— ANWEISUNG 1 —
Welchen Beruf übt Henry Potts laut der Quelle aus?
— ANWEISUNG 2 —
Wandle den Teil der Auflistung, der mit ihrem Anfang beginnt und mit der Zeile endet, die „List each element's“ enthält, einschließlich dieser Zeile in eine nummerierte Liste um. Lass dabei Leerzeilen und Bilder weg.

— QUELLE —
━━━━━━━━━━━━━━━━━━━━

Henry Potts ist Bankangestellter, aber im Privatleben leidenschaftlicher Amateurfotograf. Gerade ist er im wildromantischen Teil des Stourhead Parks auf der Pirsch nach einem Motiv, als ihm die Statue einer liegenden Nymphe ins Auge fällt. So eine wohlgeformte Lady hätte er auch gerne zu Hause im Bett. Er schießt sie von allen möglichen Seiten ab, als er eine Stimme vernimmt: „Dass keiner von denen an ein Honorar denkt!“ Es ist die Nymphe selbst, die da spricht: Sein Wunsch habe sie zum Leben weckt, sagt sie. Und deshalb will sie mit ihm kommen, um sein Leben – und sein Bett – mit ihm zu teilen. Ihn erfasst ein heftiger Schwindel. Sprechende Statuen?! Sie stützt und führt ihn. Er soll sie Ariadne nennen, sagt sie neckisch.

━━━━━━━━━━━━━━━━━━━━

— GESPEICHERTE DATEN —
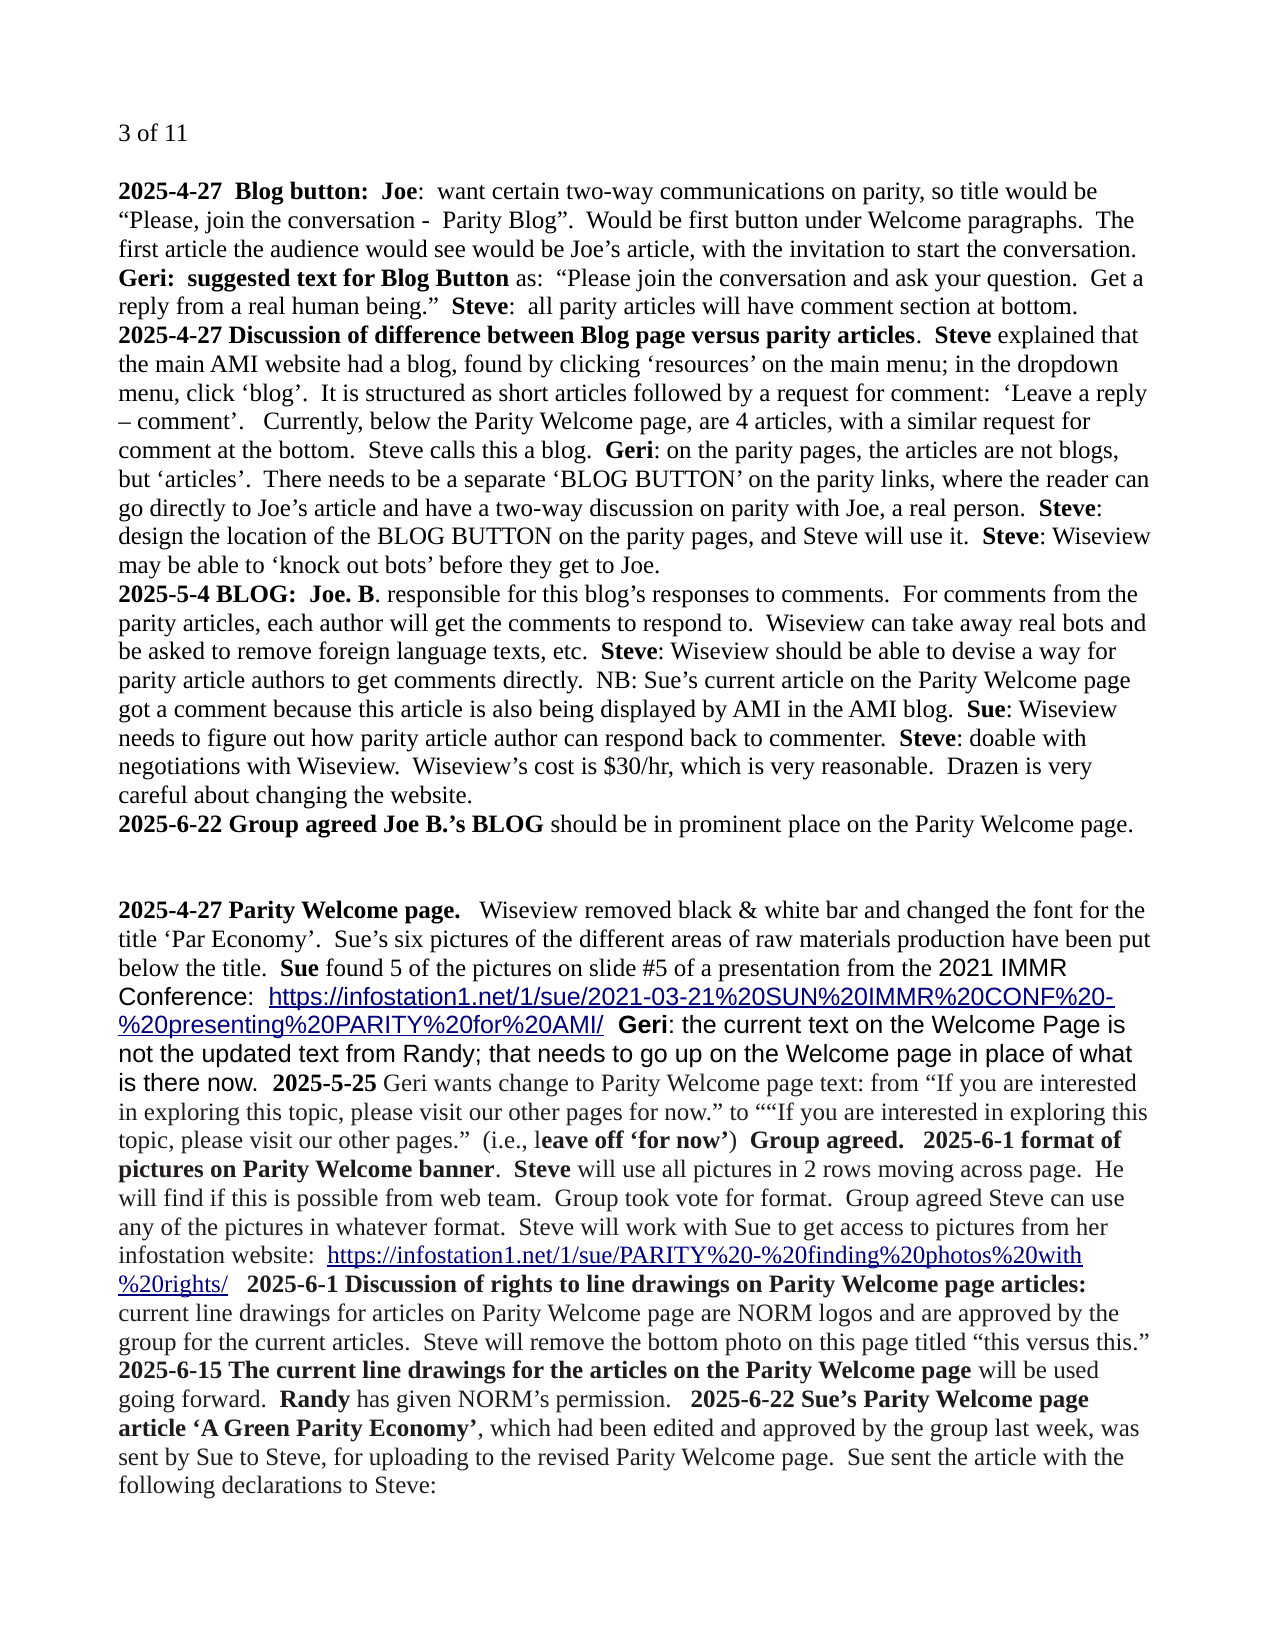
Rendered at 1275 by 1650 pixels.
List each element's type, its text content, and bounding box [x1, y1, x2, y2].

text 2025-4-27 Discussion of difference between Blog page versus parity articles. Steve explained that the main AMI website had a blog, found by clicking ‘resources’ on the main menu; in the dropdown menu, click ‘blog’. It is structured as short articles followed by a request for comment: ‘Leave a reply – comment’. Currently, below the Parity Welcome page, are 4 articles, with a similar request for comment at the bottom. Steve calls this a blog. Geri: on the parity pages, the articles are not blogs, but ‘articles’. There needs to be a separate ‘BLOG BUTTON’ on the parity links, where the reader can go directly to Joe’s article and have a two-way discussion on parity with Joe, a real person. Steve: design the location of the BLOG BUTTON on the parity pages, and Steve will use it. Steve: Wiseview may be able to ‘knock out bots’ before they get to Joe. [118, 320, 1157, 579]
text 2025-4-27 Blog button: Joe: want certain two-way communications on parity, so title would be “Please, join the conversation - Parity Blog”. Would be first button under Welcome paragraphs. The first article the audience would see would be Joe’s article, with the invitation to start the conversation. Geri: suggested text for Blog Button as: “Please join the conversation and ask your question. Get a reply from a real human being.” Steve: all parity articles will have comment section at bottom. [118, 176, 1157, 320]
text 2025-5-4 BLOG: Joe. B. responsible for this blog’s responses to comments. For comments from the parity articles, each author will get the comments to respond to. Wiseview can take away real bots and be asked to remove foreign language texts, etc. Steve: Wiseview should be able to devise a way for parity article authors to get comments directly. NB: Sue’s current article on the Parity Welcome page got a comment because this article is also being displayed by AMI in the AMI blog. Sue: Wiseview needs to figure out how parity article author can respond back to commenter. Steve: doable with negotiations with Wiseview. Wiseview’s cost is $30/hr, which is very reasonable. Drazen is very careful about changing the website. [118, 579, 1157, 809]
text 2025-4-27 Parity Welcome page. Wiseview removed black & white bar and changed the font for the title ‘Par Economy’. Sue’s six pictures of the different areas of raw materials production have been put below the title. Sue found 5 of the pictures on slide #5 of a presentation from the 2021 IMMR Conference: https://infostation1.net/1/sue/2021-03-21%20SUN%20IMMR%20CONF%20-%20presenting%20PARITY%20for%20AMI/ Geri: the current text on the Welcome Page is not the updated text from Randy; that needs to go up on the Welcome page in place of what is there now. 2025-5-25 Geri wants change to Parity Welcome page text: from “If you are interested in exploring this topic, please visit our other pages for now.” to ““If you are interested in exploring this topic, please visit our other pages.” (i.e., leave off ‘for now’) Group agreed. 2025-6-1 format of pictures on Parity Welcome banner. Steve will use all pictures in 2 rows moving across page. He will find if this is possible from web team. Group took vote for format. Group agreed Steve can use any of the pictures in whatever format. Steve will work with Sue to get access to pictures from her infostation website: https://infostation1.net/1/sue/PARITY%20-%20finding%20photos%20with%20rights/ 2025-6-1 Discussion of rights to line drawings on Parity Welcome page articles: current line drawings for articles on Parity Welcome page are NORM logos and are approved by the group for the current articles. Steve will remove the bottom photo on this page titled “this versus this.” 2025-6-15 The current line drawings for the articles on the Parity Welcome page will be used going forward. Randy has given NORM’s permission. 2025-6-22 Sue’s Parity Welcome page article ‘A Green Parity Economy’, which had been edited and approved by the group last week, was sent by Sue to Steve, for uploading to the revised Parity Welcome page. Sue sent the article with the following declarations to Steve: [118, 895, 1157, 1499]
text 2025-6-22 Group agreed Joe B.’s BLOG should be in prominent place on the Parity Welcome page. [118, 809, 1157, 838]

━━━━━━━━━━━━━━━━━━━━

— VOLLSTÄNDIGE AUSGABE 1 —
Er ist Bankangestellter.

— VOLLSTÄNDIGE AUSGABE 2 —
1. Rendered at 1275 by 1650 pixels.
2. List each element's type, its text content, and bounding box [x1, y1, x2, y2].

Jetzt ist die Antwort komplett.